Berani melakukan langkah besar kali ini membawa manfaat bagi ekonomi. Pengusaha menambah jutaan pekerjaan. Pasar tenaga kerja yang ketat memaksa bisnis untuk menawarkan upah yang lebih tinggi. Dan ekonomi AS pulih lebih cepat dari resesi pandemi daripada kebanyakan negara lain.

Namun, di pikiran banyak Amerika, keuntungan-keuntungan itu terlampaui oleh biaya hidup yang melambung.

“Para ekonom harus berdamai dengan fakta bahwa masyarakat lebih memilih pemulihan yang lambat dengan pengangguran yang lebih tinggi, selama harga tetap stabil,” cuit ekonom Universitas Michigan Betsey Stevenson.

Majalah The Economist menerbitkan cerita sampul bulan lalu menyebut ekonomi AS sebagai “idola dunia.” Tetapi pemilih yang frustasi menolak wacana tentang meredakan inflasi dan statistik lain yang membanggakan. Toh, GDP tidak dapat dimakan.

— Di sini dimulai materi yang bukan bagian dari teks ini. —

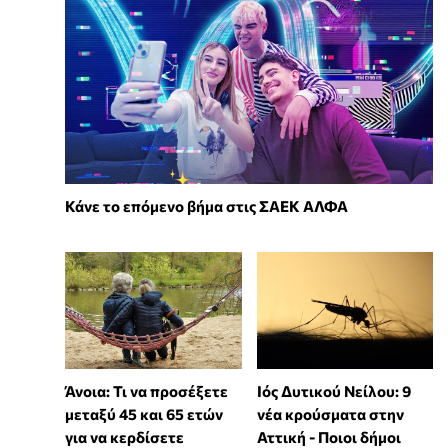
Κάνε το επόμενο βήμα στις ΣΑΕΚ ΑΛΦΑ
Άνοια: Τι να προσέξετε
Ιός Δυτικού Νείλου: 9
μεταξύ 45 και 65 ετών
νέα κρούσματα στην
για να κερδίσετε
Αττική - Ποιοι δήμοι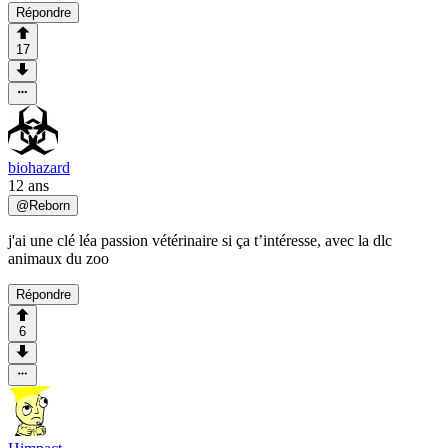
Répondre
17
biohazard
12 ans
@
Reborn
j'ai une clé léa passion vétérinaire si ça t’intéresse, avec la dlc
animaux du zoo
Répondre
6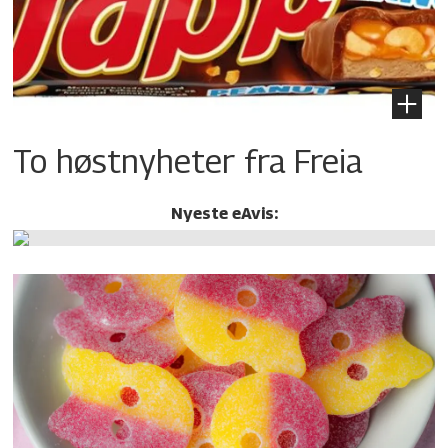
To høstnyheter fra Freia
Nyeste eAvis: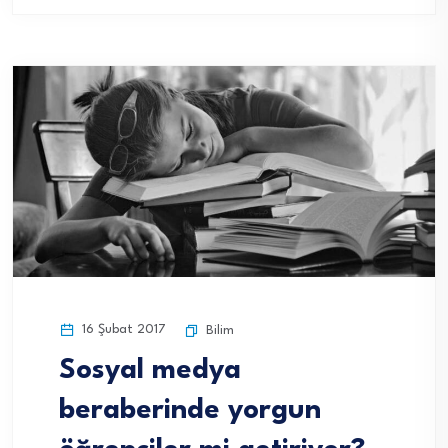
16 Şubat 2017
Bilim
Sosyal medya
beraberinde yorgun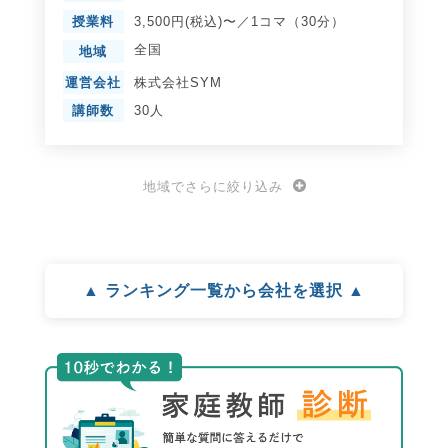
授業料
3,500円(税込)〜／1コマ（30分）
全国
地域
運営会社
株式会社SYM
講師数
30人
地域でさらに絞り込み
▲ ランキング一覧から会社を選択 ▲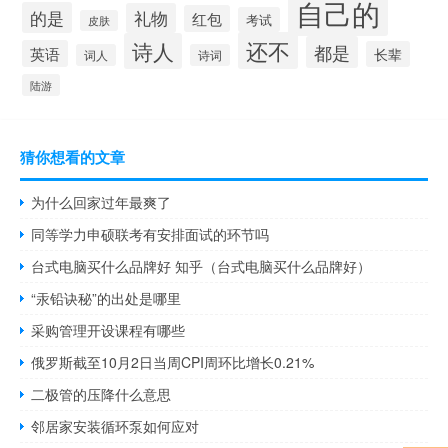
自己的
的是
礼物
红包
考试
皮肤
还不
诗人
都是
英语
长辈
词人
诗词
陆游
猜你想看的文章
为什么回家过年最爽了
同等学力申硕联考有安排面试的环节吗
台式电脑买什么品牌好 知乎（台式电脑买什么品牌好）
“汞铅诀秘”的出处是哪里
采购管理开设课程有哪些
俄罗斯截至10月2日当周CPI周环比增长0.21%
二极管的压降什么意思
邻居家安装循环泵如何应对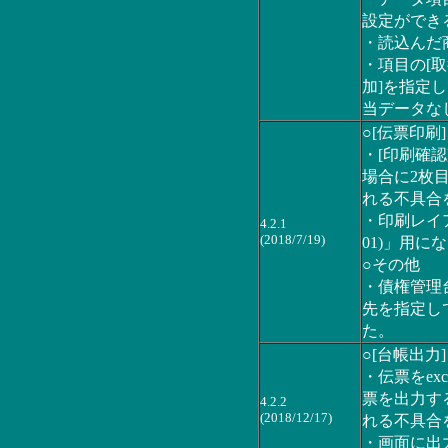
設定ができ
・読込んだ
・項目の[
加]を指定
当データな
○[伝票印刷]
・[印刷確
場合に2枚
れる不具合
・印刷レイ
4.2.1
(2018/7/19)
01)」用
○その他
・債権管理
先を指定し
た。
○[台帳出力]
・伝票をex
票を出力す
4.2.2
(2018/12/17)
れる不具合
・画面に出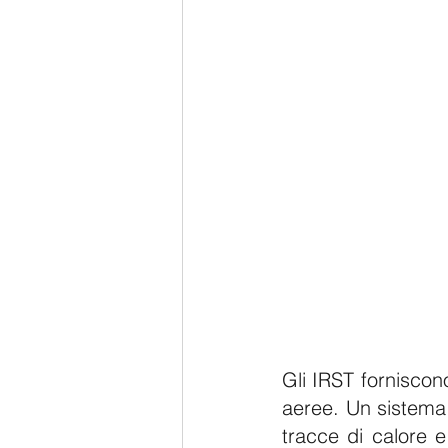
Gli IRST forniscon
aeree. Un sistema 
tracce di calore e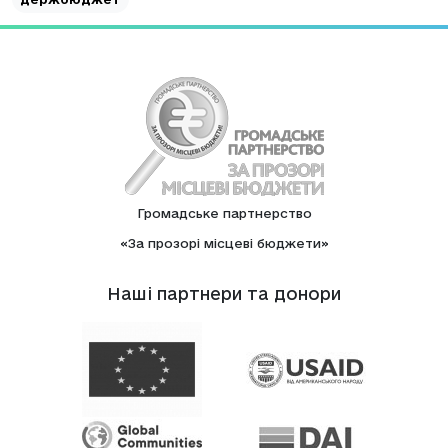
Громадське партнерство
«За прозорі місцеві бюджети»
Нашi партнери та донори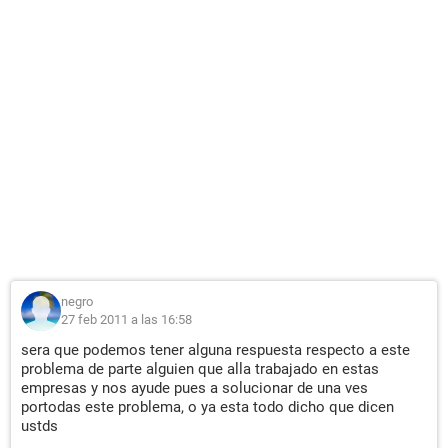
negro
27 feb 2011 a las 16:58
sera que podemos tener alguna respuesta respecto a este
problema de parte alguien que alla trabajado en estas
empresas y nos ayude pues a solucionar de una ves
portodas este problema, o ya esta todo dicho que dicen
ustds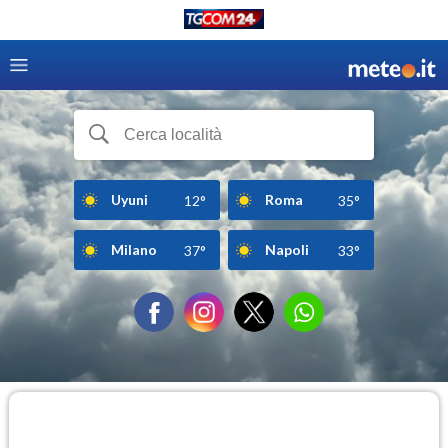
Uyuni
Roma
12°
35°
Milano
Napoli
37°
33°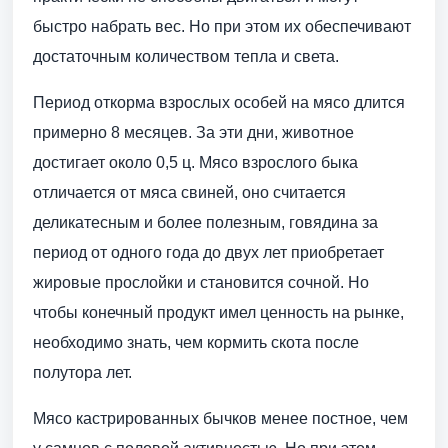
быстро набрать вес. Но при этом их обеспечивают
достаточным количеством тепла и света.
Период откорма взрослых особей на мясо длится
примерно 8 месяцев. За эти дни, животное
достигает около 0,5 ц. Мясо взрослого быка
отличается от мяса свиней, оно считается
деликатесным и более полезным, говядина за
период от одного года до двух лет приобретает
жировые прослойки и становится сочной. Но
чтобы конечный продукт имел ценность на рынке,
необходимо знать, чем кормить скота после
полутора лет.
Мясо кастрированных бычков менее постное, чем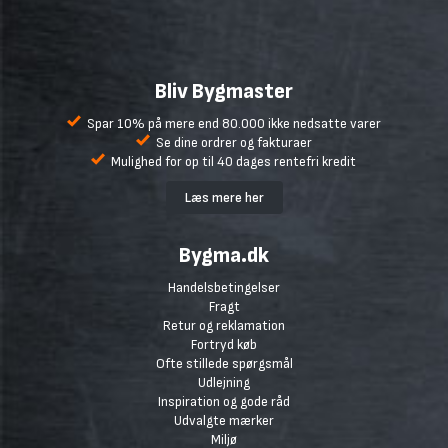
Bliv Bygmaster
Spar 10% på mere end 80.000 ikke nedsatte varer
Se dine ordrer og fakturaer
Mulighed for op til 40 dages rentefri kredit
Læs mere her
Bygma.dk
Handelsbetingelser
Fragt
Retur og reklamation
Fortryd køb
Ofte stillede spørgsmål
Udlejning
Inspiration og gode råd
Udvalgte mærker
Miljø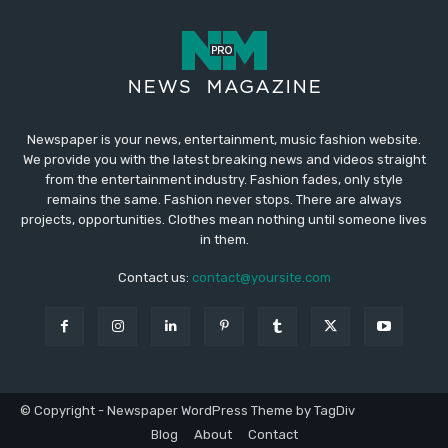
Newspaper is your news, entertainment, music fashion website.
We provide you with the latest breaking news and videos straight
from the entertainment industry. Fashion fades, only style
remains the same. Fashion never stops. There are always
projects, opportunities. Clothes mean nothing until someone lives
in them.
Contact us:
contact@yoursite.com
© Copyright - Newspaper WordPress Theme by TagDiv
Blog
About
Contact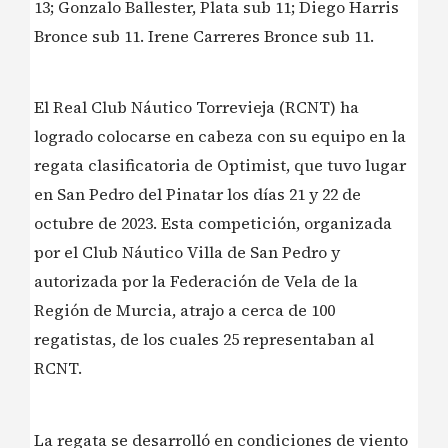
13; Gonzalo Ballester, Plata sub 11; Diego Harris
Bronce sub 11. Irene Carreres Bronce sub 11.
El Real Club Náutico Torrevieja (RCNT) ha
logrado colocarse en cabeza con su equipo en la
regata clasificatoria de Optimist, que tuvo lugar
en San Pedro del Pinatar los días 21 y 22 de
octubre de 2023. Esta competición, organizada
por el Club Náutico Villa de San Pedro y
autorizada por la Federación de Vela de la
Región de Murcia, atrajo a cerca de 100
regatistas, de los cuales 25 representaban al
RCNT.
️La regata se desarrolló en condiciones de viento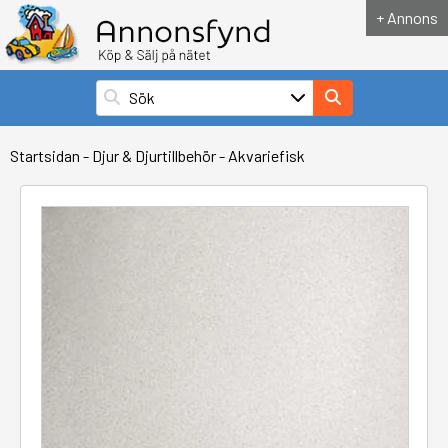
+ Annons
Startsidan
-
Djur & Djurtillbehör
-
Akvariefisk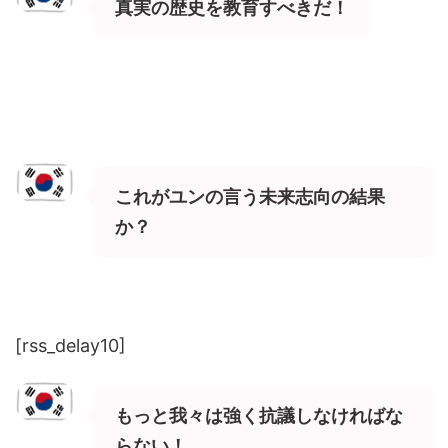
真実の歴史を教育すべきだ！
これがユンの言う未来志向の結果
か？
[rss_delay10]
もっと我々は強く抗議しなければな
らない！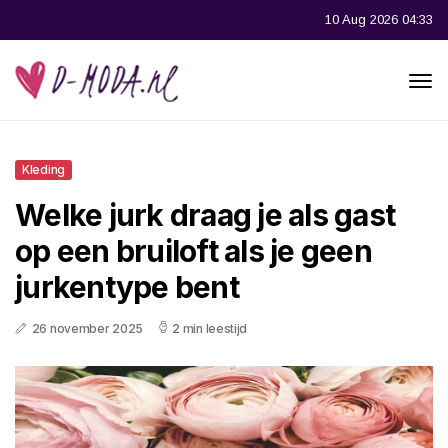
10 Aug 2026 04:33
Kleding
Welke jurk draag je als gast
op een bruiloft als je geen
jurkentype bent
26 november 2025
2 min leestijd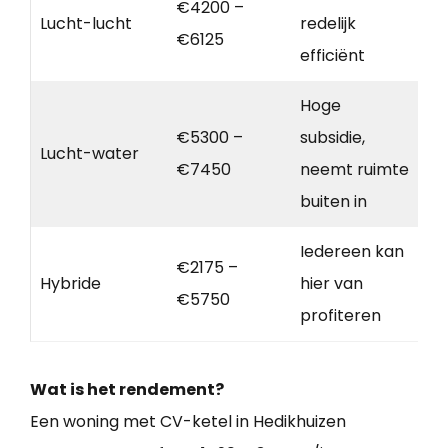
€4200 –
Lucht-lucht
redelijk
€6125
efficiënt
Hoge
€5300 –
subsidie,
Lucht-water
€7450
neemt ruimte
buiten in
Iedereen kan
€2175 –
Hybride
hier van
€5750
profiteren
Wat is het rendement?
Een woning met CV-ketel in Hedikhuizen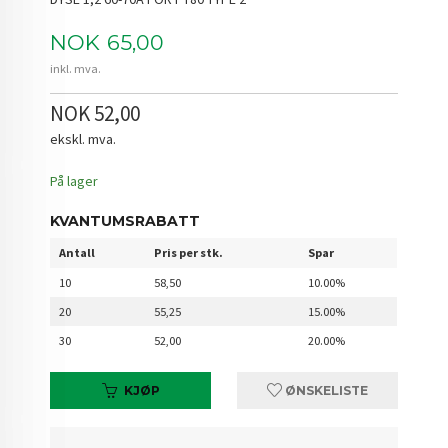
Pris
NOK
65,00
inkl. mva.
NOK 52,00
ekskl. mva.
På lager
KVANTUMSRABATT
Antall
Pris per stk.
Spar
10
58,50
10.00%
20
55,25
15.00%
30
52,00
20.00%
KJØP
ØNSKELISTE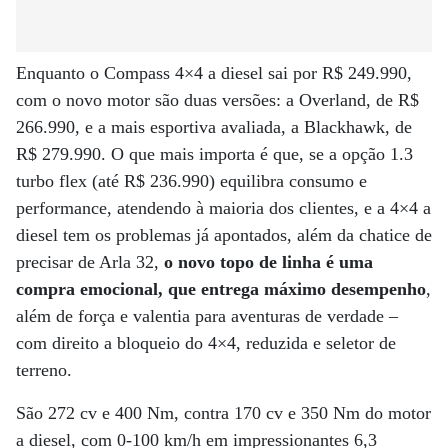
Enquanto o Compass 4×4 a diesel sai por R$ 249.990,
com o novo motor são duas versões: a Overland, de R$
266.990, e a mais esportiva avaliada, a Blackhawk, de
R$ 279.990. O que mais importa é que, se a opção 1.3
turbo flex (até R$ 236.990) equilibra consumo e
performance, atendendo à maioria dos clientes, e a 4×4 a
diesel tem os problemas já apontados, além da chatice de
precisar de Arla 32,
o novo topo de linha é uma
compra emocional, que entrega máximo desempenho
,
além de força e valentia para aventuras de verdade –
com direito a bloqueio do 4×4, reduzida e seletor de
terreno.
São 272 cv e 400 Nm, contra 170 cv e 350 Nm do motor
a diesel, com 0-100 km/h em impressionantes 6,3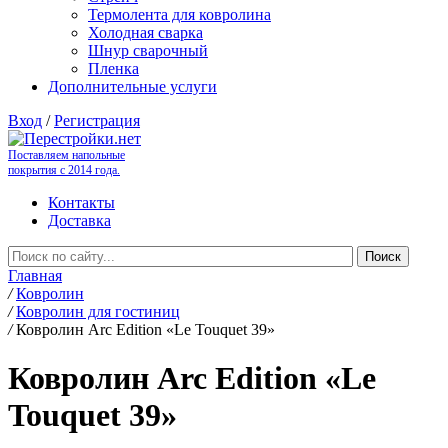
Термолента для ковролина
Холодная сварка
Шнур сварочный
Пленка
Дополнительные услуги
Вход
/
Регистрация
Поставляем напольные
покрытия с 2014 года.
Контакты
Доставка
Главная
/
Ковролин
/
Ковролин для гостиниц
/
Ковролин Arc Edition «Le Touquet 39»
Ковролин Arc Edition «Le
Touquet 39»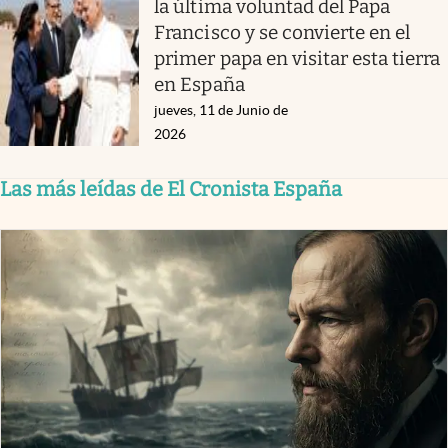
la última voluntad del Papa
Francisco y se convierte en el
primer papa en visitar esta tierra
en España
jueves, 11 de Junio de
2026
Las más leídas de El Cronista España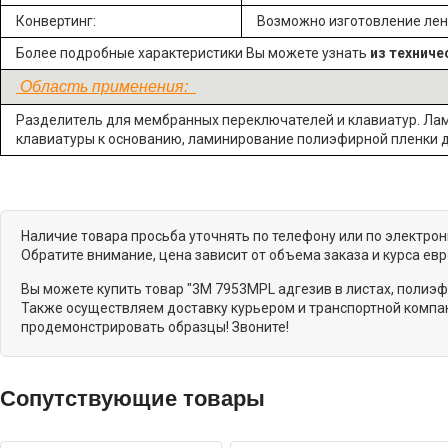
Конвертинг:
Возможно изготовление ле
Более подробные характеристики Вы можете узнать
из техниче
Область применения:
Разделитель для мембранных переключателей и клавиатур. Ла
клавиатуры к основанию, ламинирование полиэфирной пленки д
Наличие товара просьба уточнять по телефону или по электро
Обратите внимание, цена зависит от объема заказа и курса ев
Вы можете купить товар "3M 7953MPL адгезив в листах, полиэ
Также осуществляем доставку курьером и транспортной компан
продемонстрировать образцы! Звоните!
Сопутствующие товары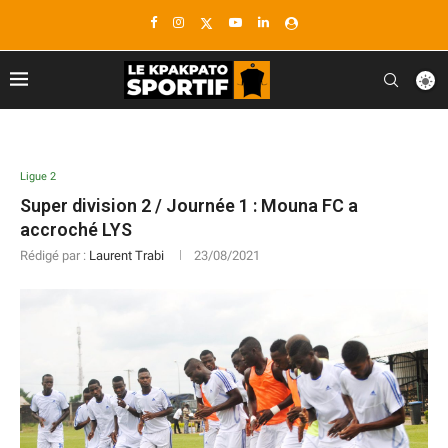
Ligue 2
Super division 2 / Journée 1 : Mouna FC a
accroché LYS
Rédigé par :
Laurent Trabi
23/08/2021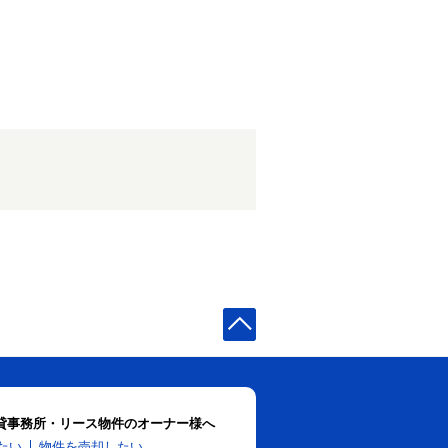
貸事務所・リース物件のオーナー様へ
たい
物件を売却したい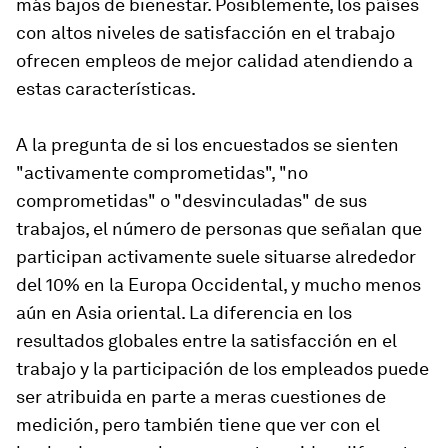
más bajos de bienestar. Posiblemente, los países
con altos niveles de satisfacción en el trabajo
ofrecen empleos de mejor calidad atendiendo a
estas características.
A la pregunta de si los encuestados se sienten
"activamente comprometidas", "no
comprometidas" o "desvinculadas" de sus
trabajos, el número de personas que señalan que
participan activamente suele situarse alrededor
del 10% en la Europa Occidental, y mucho menos
aún en Asia oriental. La diferencia en los
resultados globales entre la satisfacción en el
trabajo y la participación de los empleados puede
ser atribuida en parte a meras cuestiones de
medición, pero también tiene que ver con el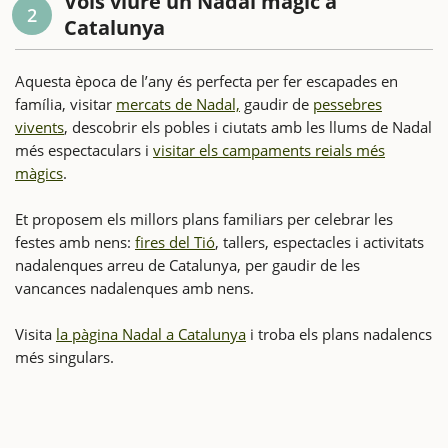
Vols viure un Nadal màgic a
2
Catalunya
Aquesta època de l’any és perfecta per fer escapades en
família, visitar
mercats de Nadal,
gaudir de
pessebres
vivents
, descobrir els pobles i ciutats amb les llums de Nadal
més espectaculars i
visitar els campaments reials més
màgics
.
Et proposem els millors plans familiars per celebrar les
festes amb nens:
fires del Tió
, tallers, espectacles i activitats
nadalenques arreu de Catalunya, per gaudir de les
vancances nadalenques amb nens.
Visita
la pàgina Nadal a Catalunya
i troba els plans nadalencs
més singulars.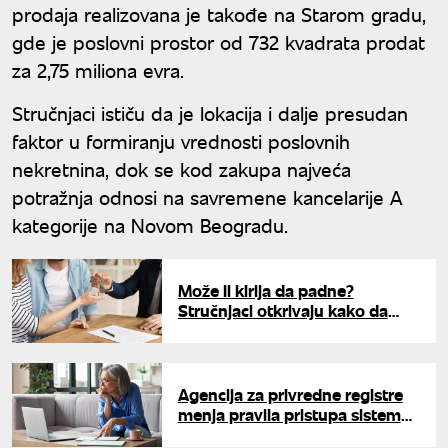
prodaja realizovana je takođe na Starom gradu,
gde je poslovni prostor od 732 kvadrata prodat
za 2,75 miliona evra.
Stručnjaci ističu da je lokacija i dalje presudan
faktor u formiranju vrednosti poslovnih
nekretnina, dok se kod zakupa najveća
potražnja odnosi na savremene kancelarije A
kategorije na Novom Beogradu.
Može li kirija da padne?
Stručnjaci otkrivaju kako da
pregovarate sa stanodavcem
Agencija za privredne registre
menja pravila pristupa sistemu:
Evo šta morate da uradite pre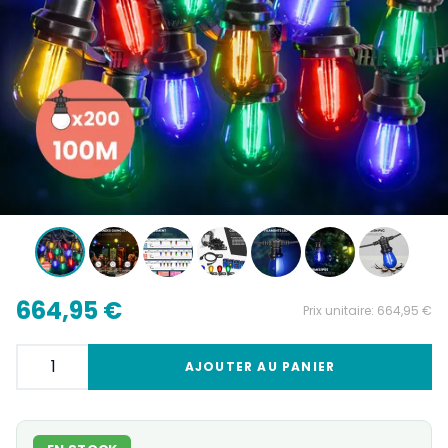
664,95 €
Prix unitaire:
664,95 €
AJOUTER AU PANIER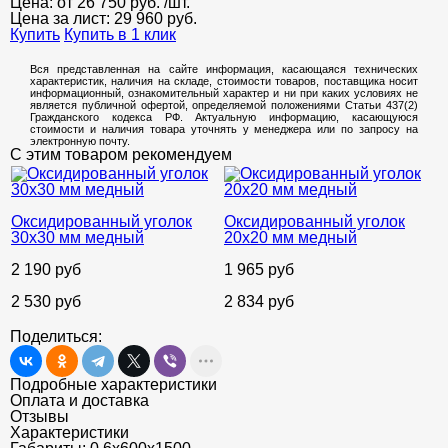
Цена: от
26 750
руб.
/шт.
Цена за лист:
29 960
руб.
Купить
Купить в 1 клик
Вся представленная на сайте информация, касающаяся технических
характеристик, наличия на складе, стоимости товаров, поставщика носит
информационный, ознакомительный характер и ни при каких условиях не
является публичной офертой, определяемой положениями Статьи 437(2)
Гражданского кодекса РФ. Актуальную информацию, касающуюся
стоимости и наличия товара уточнять у менеджера или по запросу на
электронную почту.
С этим товаром рекомендуем
Оксидированный уголок
Оксидированный уголок
30х30 мм медный
20х20 мм медный
2 190 руб
1 965 руб
2 530 руб
2 834 руб
Поделиться:
Подробные характеристики
Оплата и доставка
Отзывы
Характеристики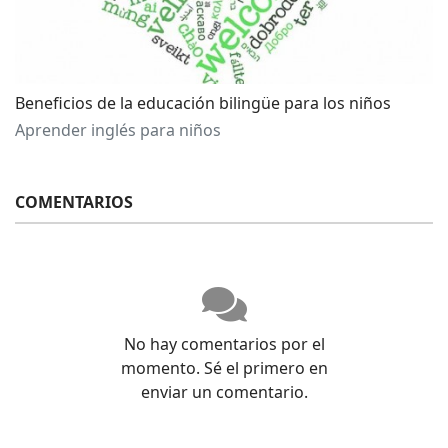
Beneficios de la educación bilingüe para los niños
Aprender inglés para niños
COMENTARIOS
No hay comentarios por el
momento. Sé el primero en
enviar un comentario.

“Kami sebagai ekonom harus rendah hati bahwa jenis langkah-langkah tersebut tidak mencerminkan masyarakat biasa,” kata Tedeschi. “Dan masyarakat biasa memiliki ukuran lain yang mencerminkan kesejahteraan mereka.”

Presiden terpilih Trump belum menawarkan resep nyata untuk menurunkan harga, selain pengeboran minyak yang lebih intensif.

Dan para ekonom mengatakan beberapa proposalnya — seperti tarif luas dan deportasi massal — kemungkinan akan membuat inflasi menjadi lebih buruk.

Namun, jutaan pemilih seperti Theresa Wolfe cukup frustasi dengan biaya hidup saat ini untuk mengambil kesempatan pada Trump.

“Saya harus memberitahu Anda, reaksi pertama saya adalah lega,” kata Wolfe setelah pemilihan Trump. “Ini adalah comeback sejarah dan rakyat telah berbicara.”